### [What you have to do]
How many lines in the listing below contain the word "this"? Reply with the number alone.

### [Information]
============
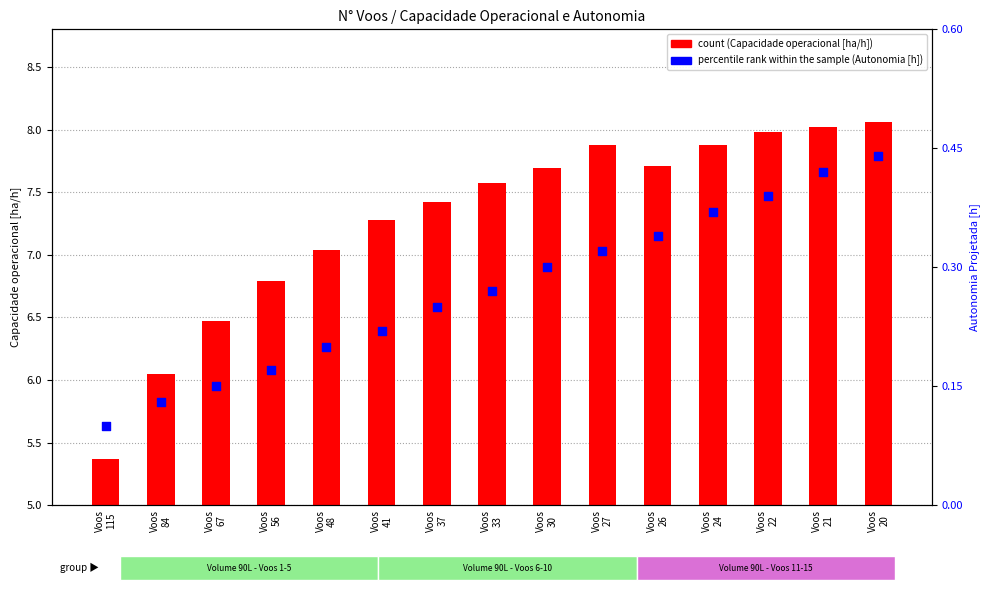

What is the total value across all series at Voos
27?

8.2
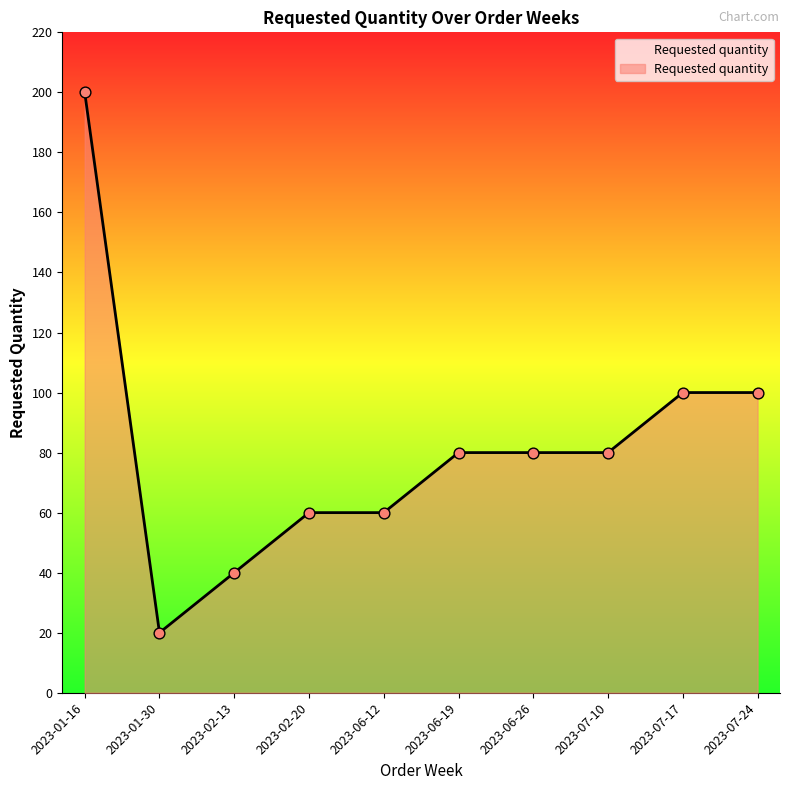

What is the change in value from 2023-02-13 to 2023-07-24?

+60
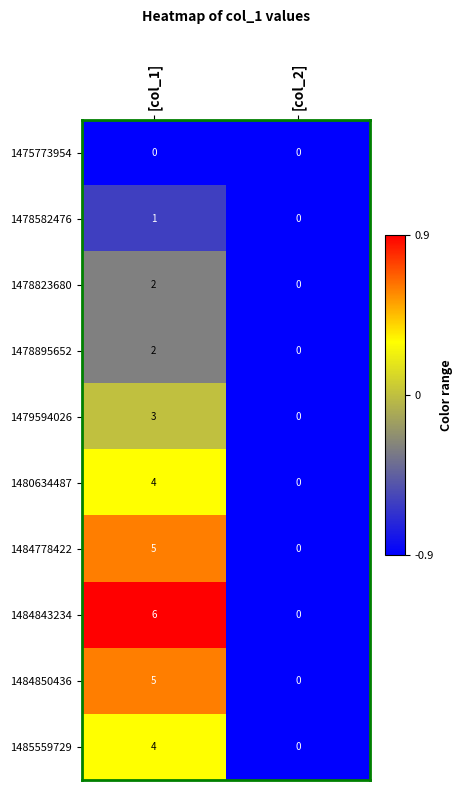

At which category does the chart reach its peak across all series?

[col_1]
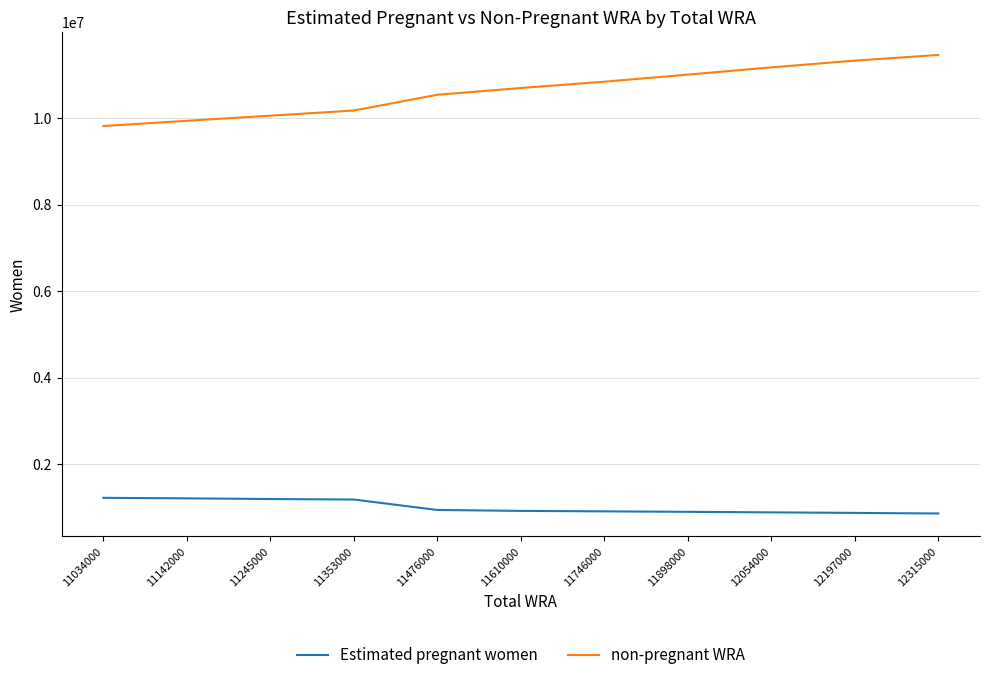

What is the lowest value of the Estimated pregnant women series?

855806.5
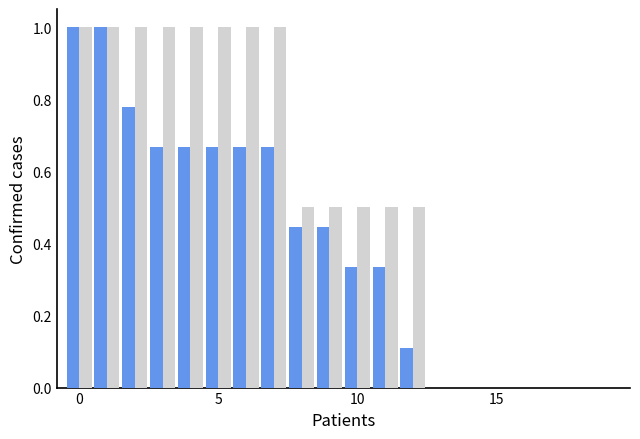

What is the maximum value shown in the chart?

1.0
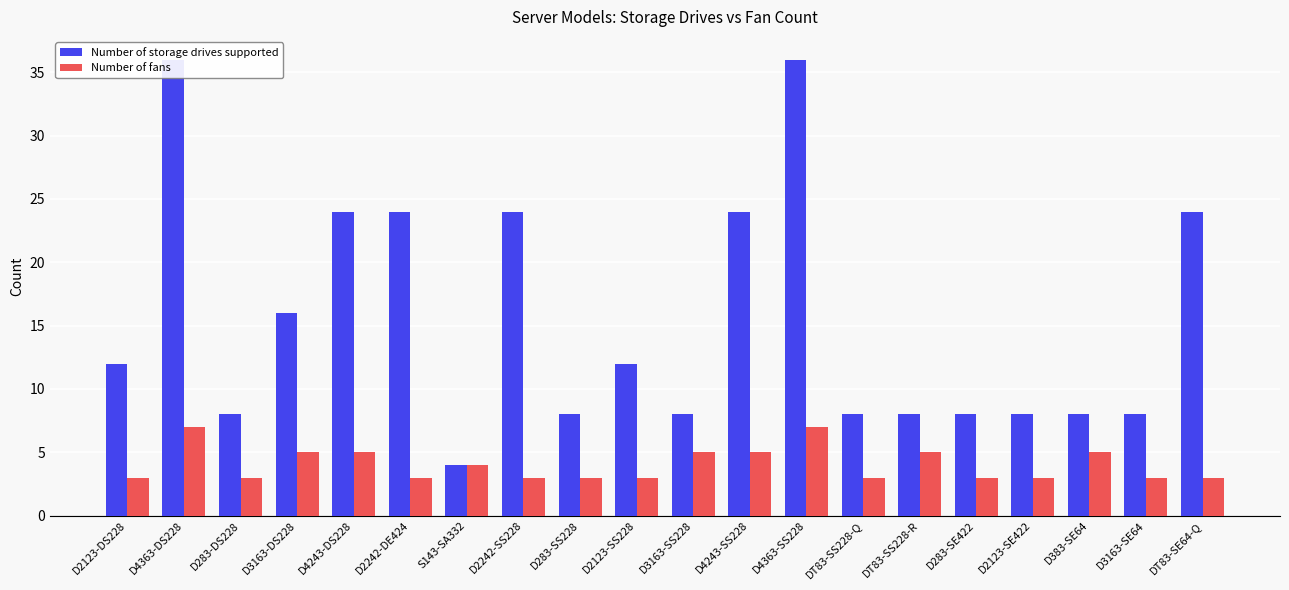

Reading left to right, extract all data points from this chart.

Number of storage drives supported: D2123-DS228=12	D4363-DS228=36	D283-DS228=8	D3163-DS228=16	D4243-DS228=24	D2242-DE424=24	S143-SA332=4	D2242-SS228=24	D283-SS228=8	D2123-SS228=12	D3163-SS228=8	D4243-SS228=24	D4363-SS228=36	DT83-SS228-Q=8	DT83-SS228-R=8	D283-SE422=8	D2123-SE422=8	D383-SE64=8	D3163-SE64=8	DT83-SE64-Q=24
Number of fans: D2123-DS228=3	D4363-DS228=7	D283-DS228=3	D3163-DS228=5	D4243-DS228=5	D2242-DE424=3	S143-SA332=4	D2242-SS228=3	D283-SS228=3	D2123-SS228=3	D3163-SS228=5	D4243-SS228=5	D4363-SS228=7	DT83-SS228-Q=3	DT83-SS228-R=5	D283-SE422=3	D2123-SE422=3	D383-SE64=5	D3163-SE64=3	DT83-SE64-Q=3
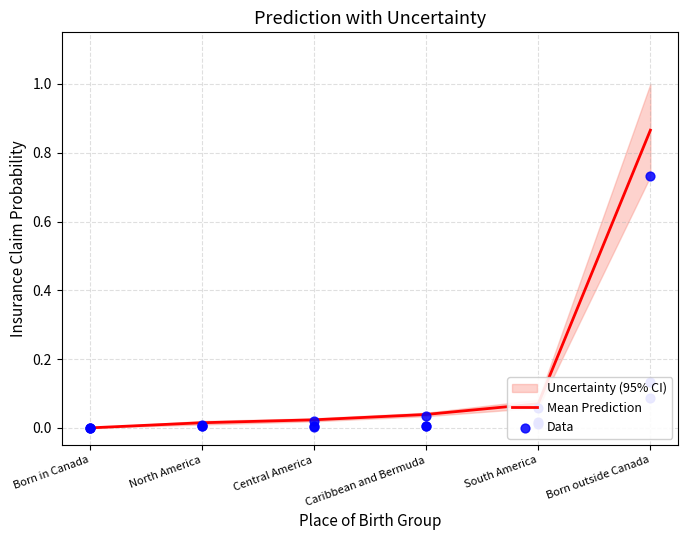

At which category is the sum across all series the highest?

Born outside Canada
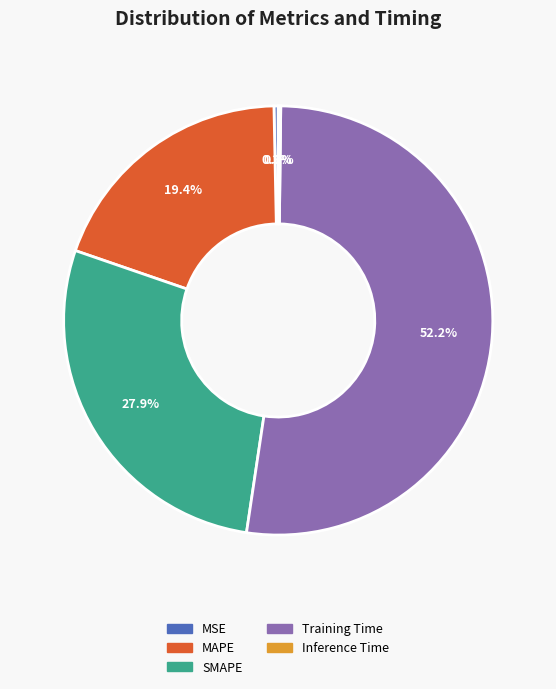

What portion of the pie excludes SMAPE?

72.1%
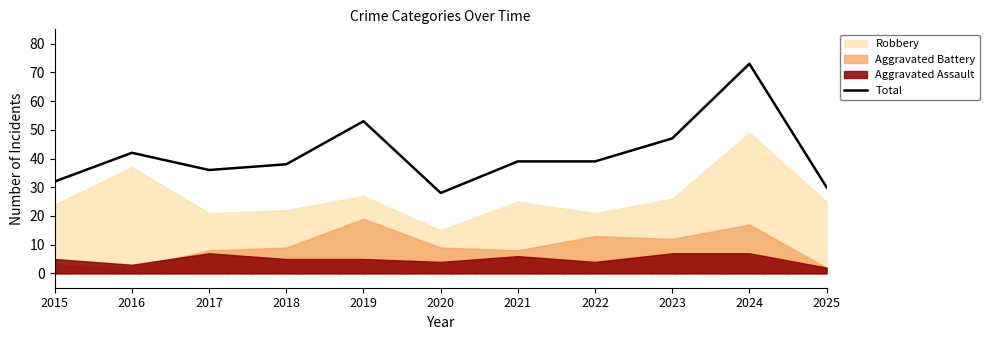

What is the value of the 7th point from the left?

39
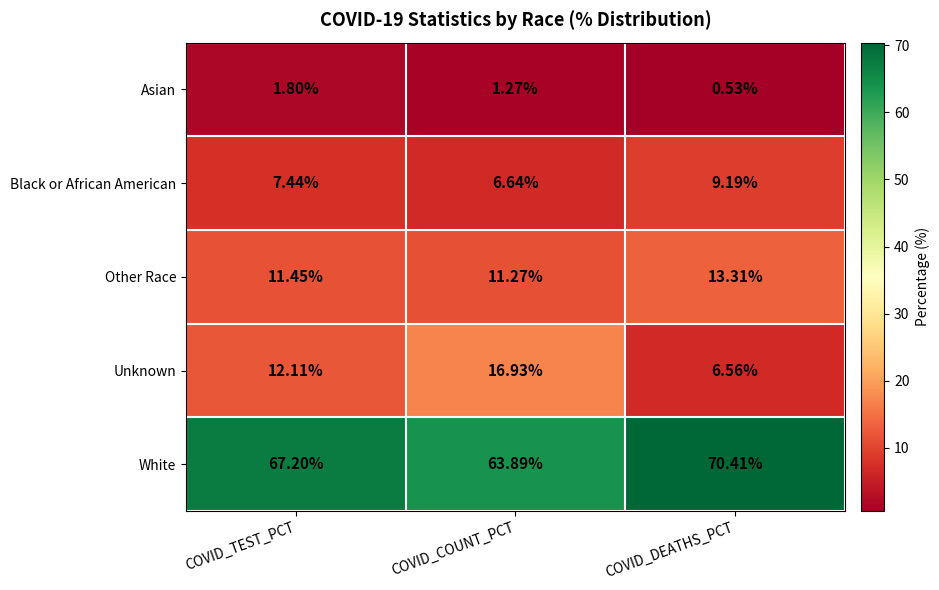

Between COVID_COUNT_PCT and COVID_DEATHS_PCT, which series saw the biggest shift?

Unknown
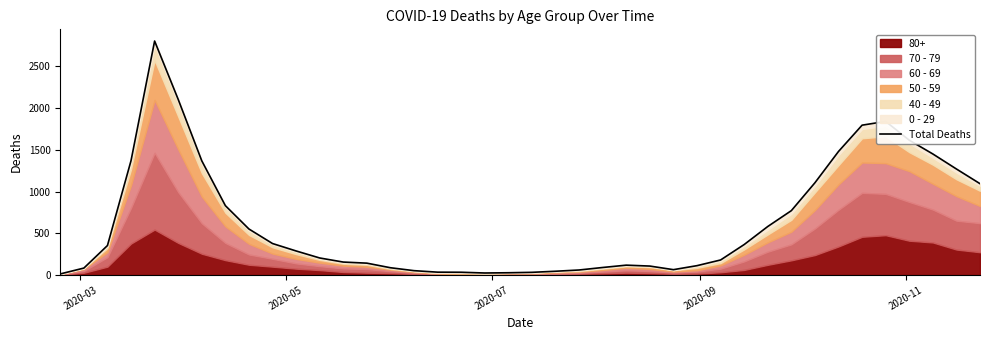

Reading left to right, list all the values displayed in this chart.

13	83	353	1370	2803	2104	1368	831	551	377	288	204	155	142	87	52	34	33	24	27	32	45	60	90	118	107	64	112	180	365	581	771	1105	1480	1795	1840	1615	1450	1270	1094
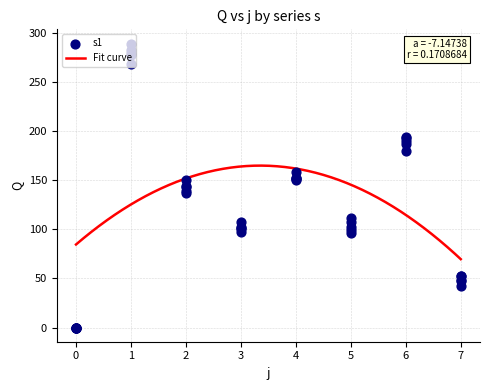

At which category is the sum across all series the highest?

1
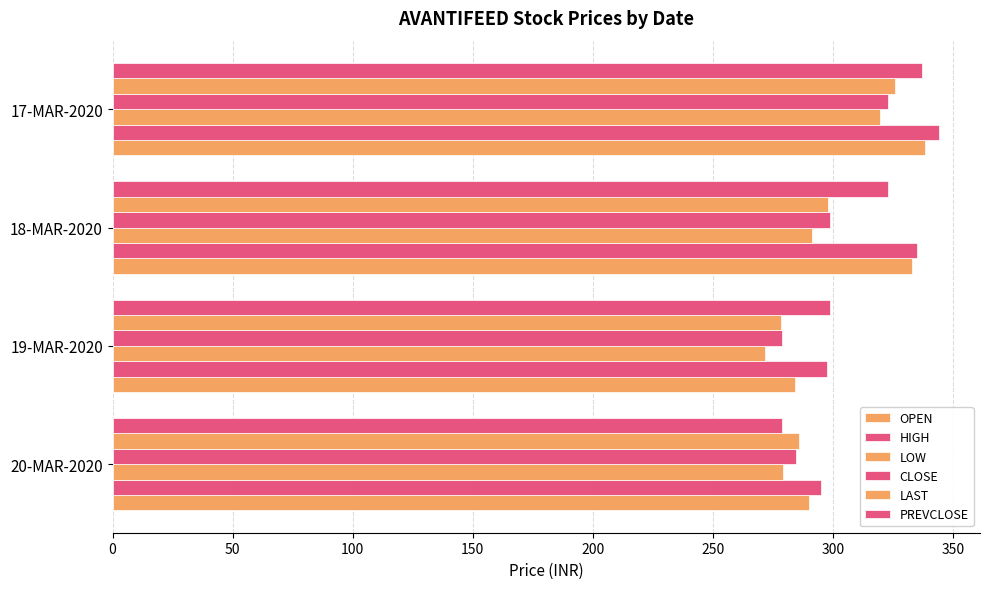

How many data points in OPEN are less than 333?

2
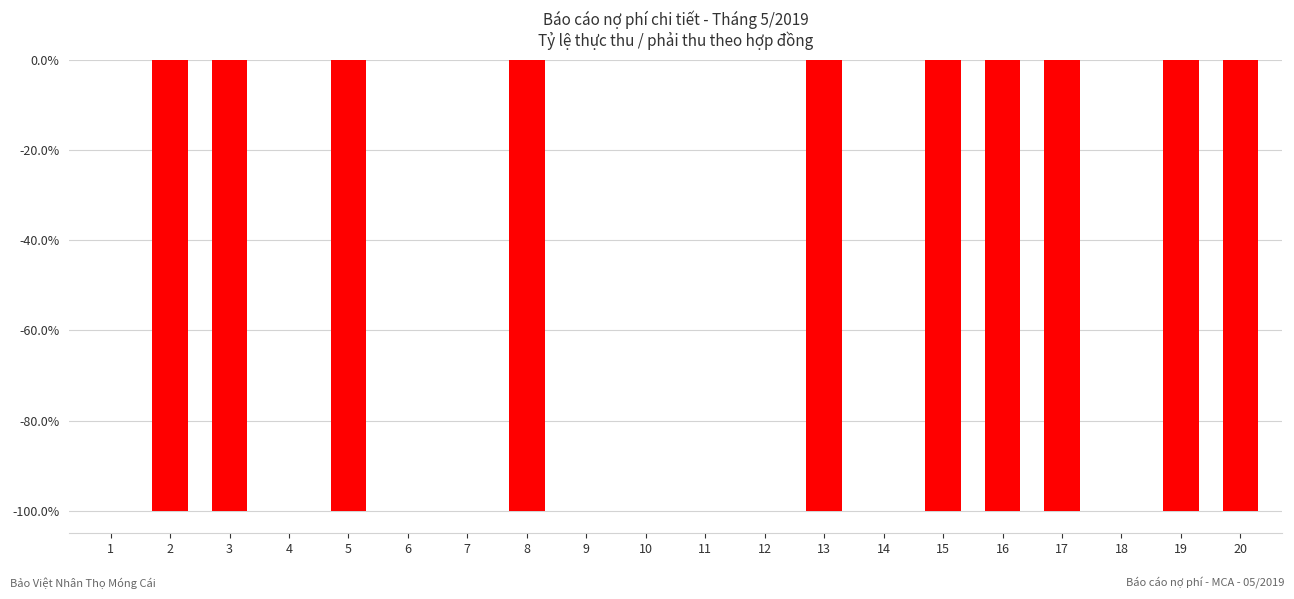

True or false: the data shows 0 at 12.

True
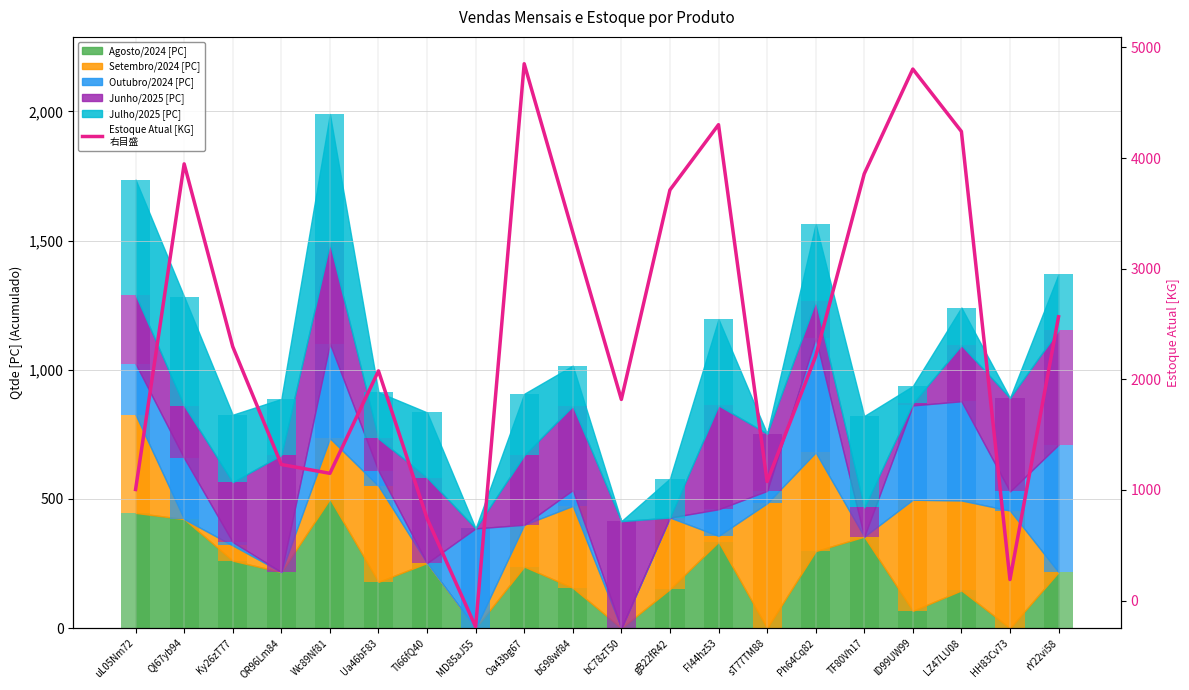

At which category does the chart reach its peak across all series?

Oa43bg67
============
### [Result of the exercise]
2